___ PASSAGE TO READ

SEMINARS IN FALL 2010
Workshops for
Faculty and TAs of ACC 2203 (Managerial
Accounting)
Tuesday, August
10,
10:00am-1:30pm
This session will include a meeting of all ACC
2203 (Managerial Accounting) faculty and TAs. For the first half of the
workshop, McGraw-Hill representative will be present to review features and
supplements of the textbook including the online homework manager. Updates of
the online system will be reviewed, questions about setting-up quizzes and
homework assignments explained, and other book ancillaries will be demonstrated. After the conclusion of the McGraw-Hill
presentation, the instructors and TAs will meet to determine the logistics of
the two large lecture courses. Discussion will take place about the weighting of
various assignments, the need for an in-class mid-term, and the need to have TAs
working back to back each hour remain in a single
classroom.
Orientations for New
Full-Time Members of the Faculty
Wednesday, August 18, 10:00am-12:00pm,
Provost's Conference
Room
Thursday, August 19, 2:30-4:30pm, Provost's
Conference Room
Orientations for New Adjunct Members of the
Faculty
Wednesday, August 18, 6:30-8:30 pm, Provost's Conference
Room
Monday, August 23, 1:00-3:00 pm, NVC 3-125
Tuesday, August 24,
4:00-6:00 pm, NVC 3-125
Workshops for Faculty and TAs of ACC 2101 (Principles of
Accounting)
Friday, August 20, 10am-2pm
This session will include a meeting of all ACC
2010 (Principles of Accounting) faculty and TAs. Pearson representatives will
lead the first half of the workshop and review the supplemental textbook tools,
specifically the online homework manager. Updates of the online system will be
reviewed, questions about setting-up quizzes and homework assignments explained
and other book ancillaries demonstrated. For
the second part of the workshop, group of instructors and TAs will move to
discuss the reordering of some of the coursework; the changes in the oral
presentation format/assignment; the use of VOCAT for scoring; and other issues
about grades and weighting assignments. BCTC's Kevin Wolff will discuss the
logistics needed to condense many Bbsites into a central site for the two large
lectures. At the conclusion of the workshop, attendees will proceed to the
Schwartz Institute Offices to work with Suzanne Epstein and Thomas Harbison to
become more familiar with the VOCAT scoring and reconsider the scoring rubric
previously used.

______
___ LISTED RECORDS

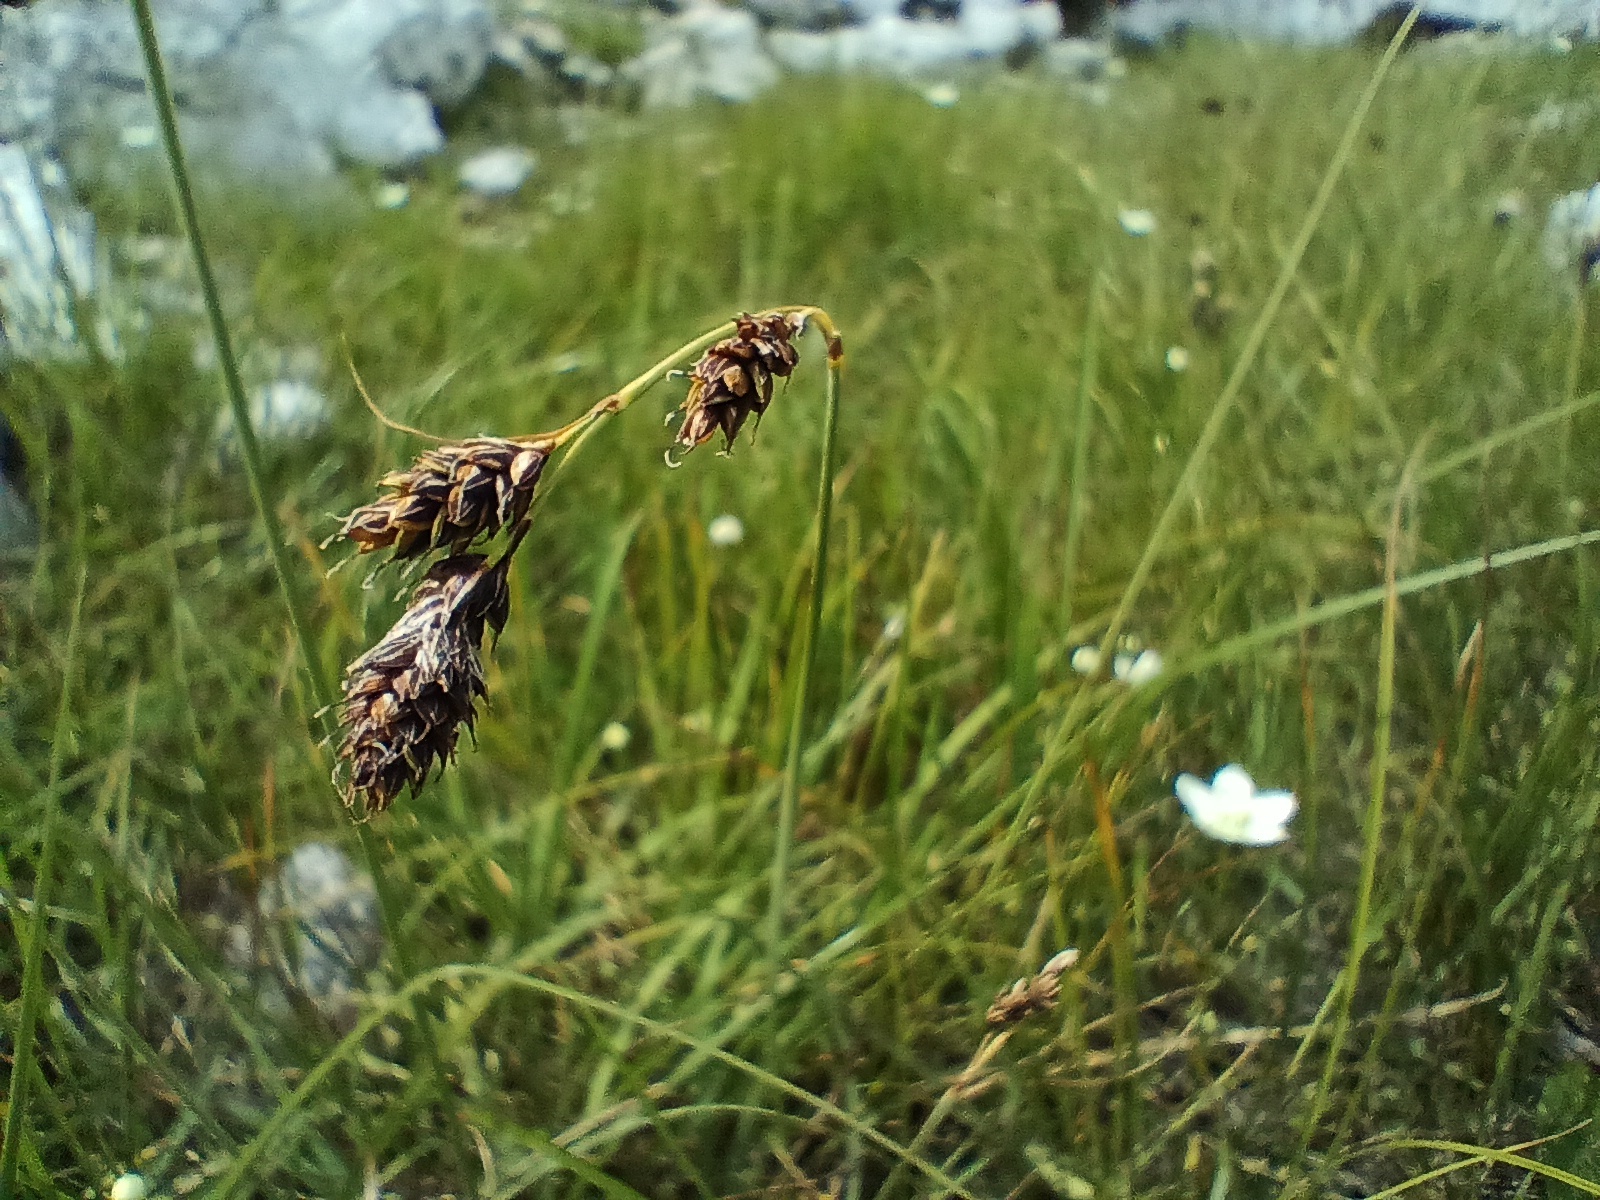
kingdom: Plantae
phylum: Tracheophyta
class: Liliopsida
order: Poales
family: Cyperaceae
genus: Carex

______
___ LISTED RECORDS

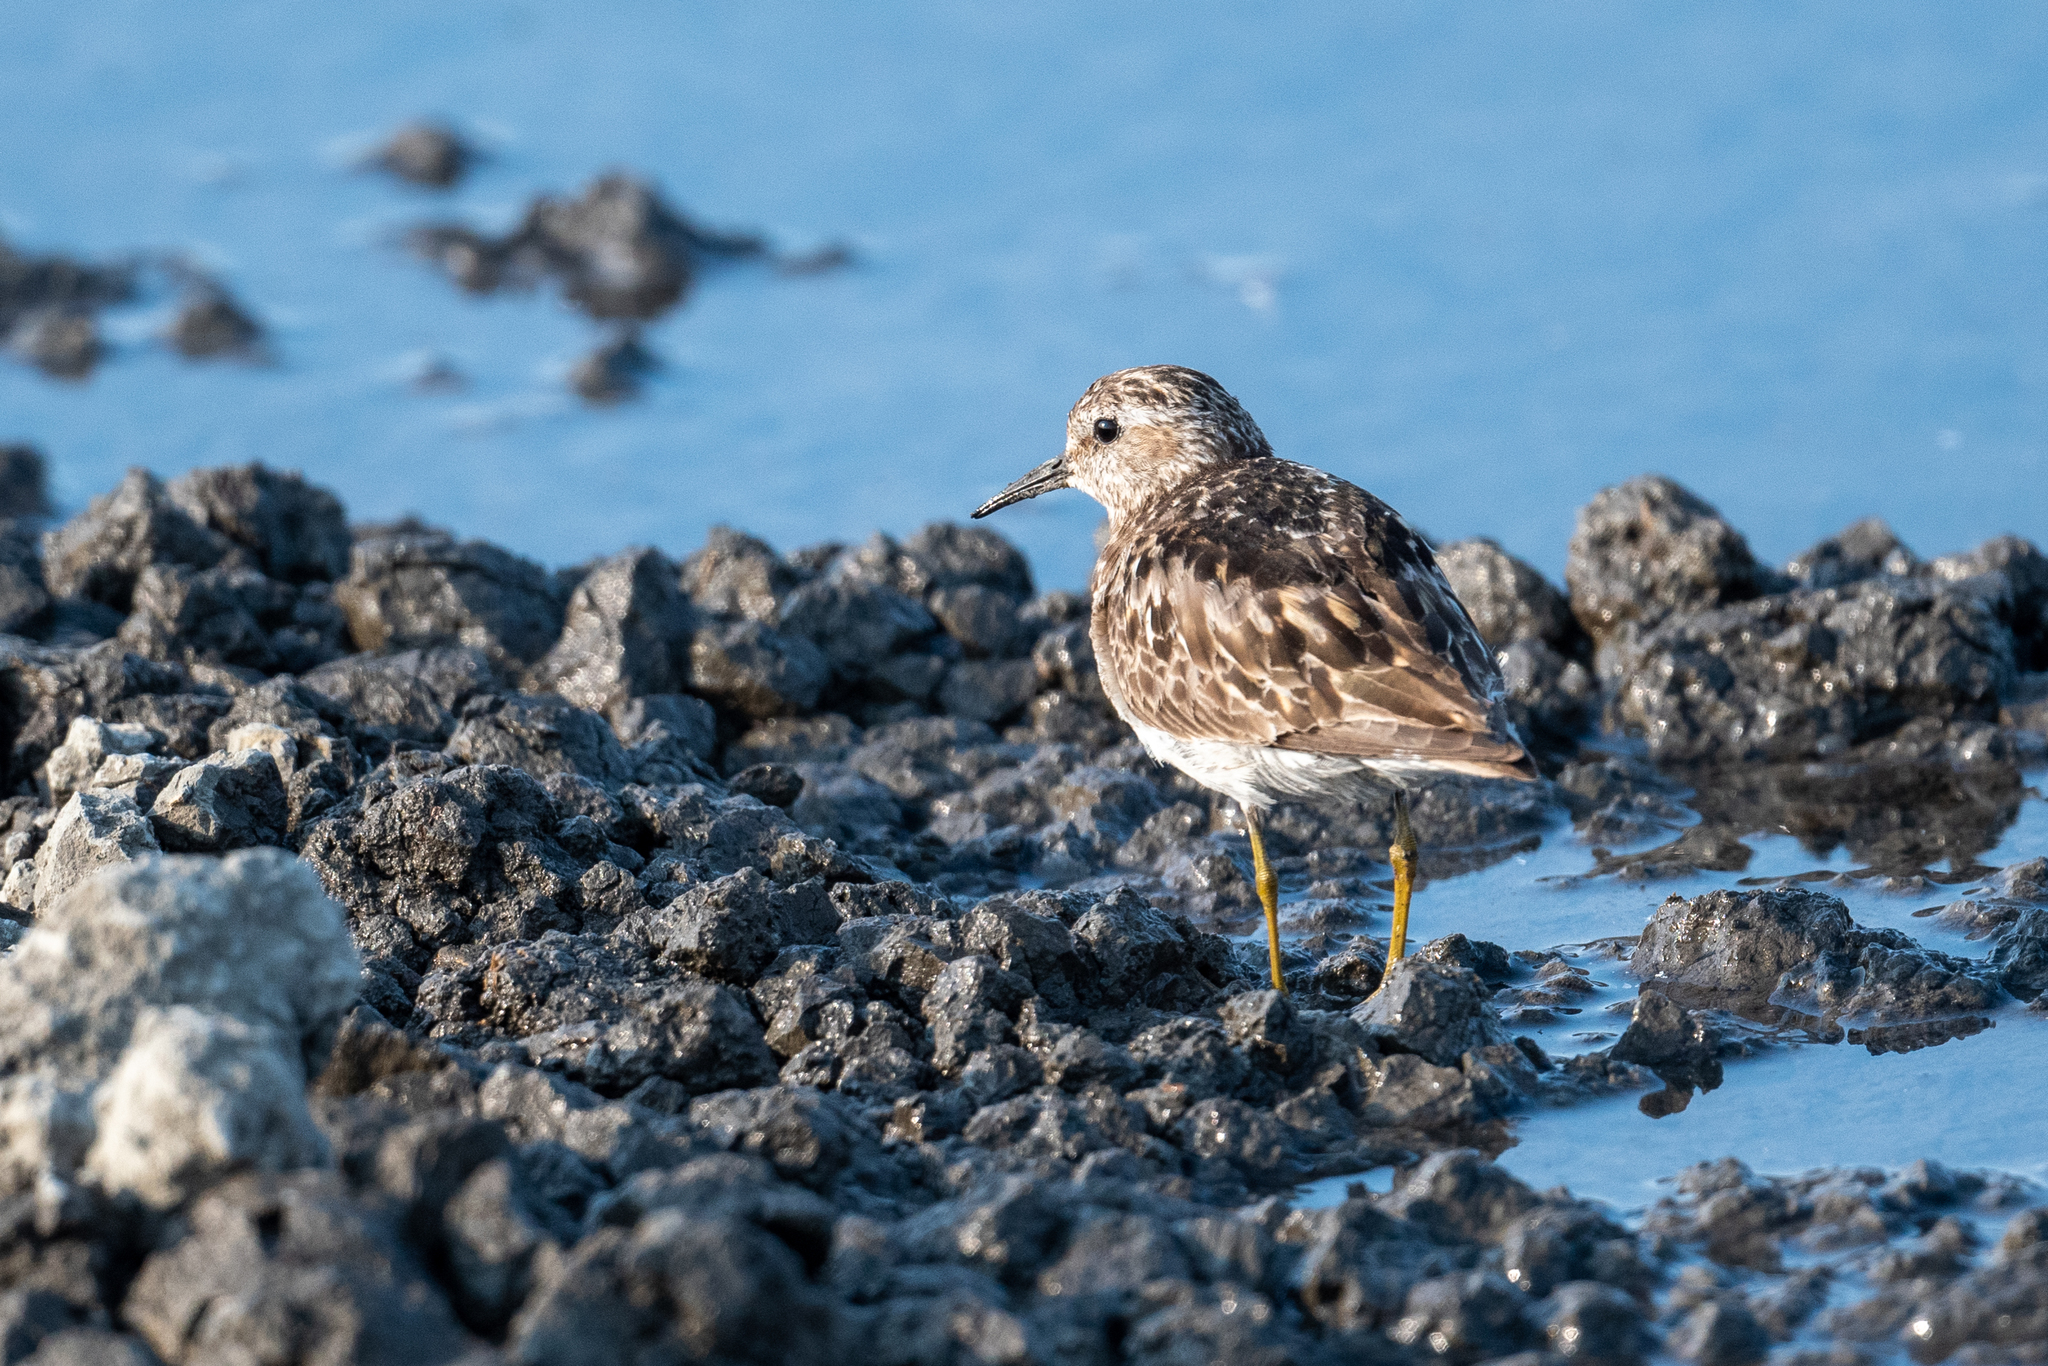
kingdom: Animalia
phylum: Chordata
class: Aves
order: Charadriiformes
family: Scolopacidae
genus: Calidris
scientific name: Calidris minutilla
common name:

______

▸ **PROBLEMS TO WORK ON**
A. In the fall 2010 seminar schedule, what is the purpose of sending Principles of Accounting workshop attendees to the Schwartz Institute Offices at the end? Answer in one to three sentences.
B. Please extend the fall 2010 seminar schedule, picking up right after its last sentence.
You will not need the records for any of this work.

▸ **TASK-BY-TASK ANSWERS**
A. They go there to work with Suzanne Epstein and Thomas Harbison to become more familiar with VOCAT scoring. They will also reconsider the scoring rubric previously used.

B.
Great Works Orientation (ENG/LTT
2800-2850)
Mon., August 23, 2-4 pm, NVC 7-205 (Great Works Resource
Room) This session is
designed for members of the faculty new to the teaching of our Great Works
courses. It includes a review of the obligations and privileges attendant upon
the Communication-Intensive designation of ENG/LTT 2800-2850, an exploration of
the opportunities afforded by the Resource Room as a teaching facility,
including the Pilgrimage software created for the Great Works program that is
available on the computers in 7-205, and an opportunity to ask
questions.
Library and Instructional Technology
Orientation for New Full-Time Faculty
Members
Tuesday, August 24, 10:00
am-12:00 pm, NVC 8-140
DR. DAVID WILLIAM FOSTER
São Paulo: Latin America’s
Premier Global City
The Paul André Feit Memorial Lectures
Series
Wednesday, September 8,
1:00-2:00 p.m., NVC 8-210
The Paul André Feit Lecture
Series & the Weissman School of Arts and Sciences Global Studies Initiative
cordially invite you to a lecture by Dr. David William Foster: “São Paulo: Latin
America’s Premier Global City.” David William Foster is a Regents’ Professor of
Spanish and Women and Gender Studies at Arizona State University, where he edits Chasqui; revista de literatura latinoamericana. His research focuses on
Latin American urban culture with particular reference to gender issues, and he
has books on both Mexico City and Buenos Aires. A book on São Paulo is
forthcoming with the University Press of Florida. During July 2010, he led an
NEH Summer Seminar for College and University Professors on urban culture in
Brazil, held in São Paulo.
We gratefully acknowledge
the generous support of the Paul André Feit Fund.
Please click on Feit Lecture Series web page for additional details. For information, contact Prof. Elena
Martinéz.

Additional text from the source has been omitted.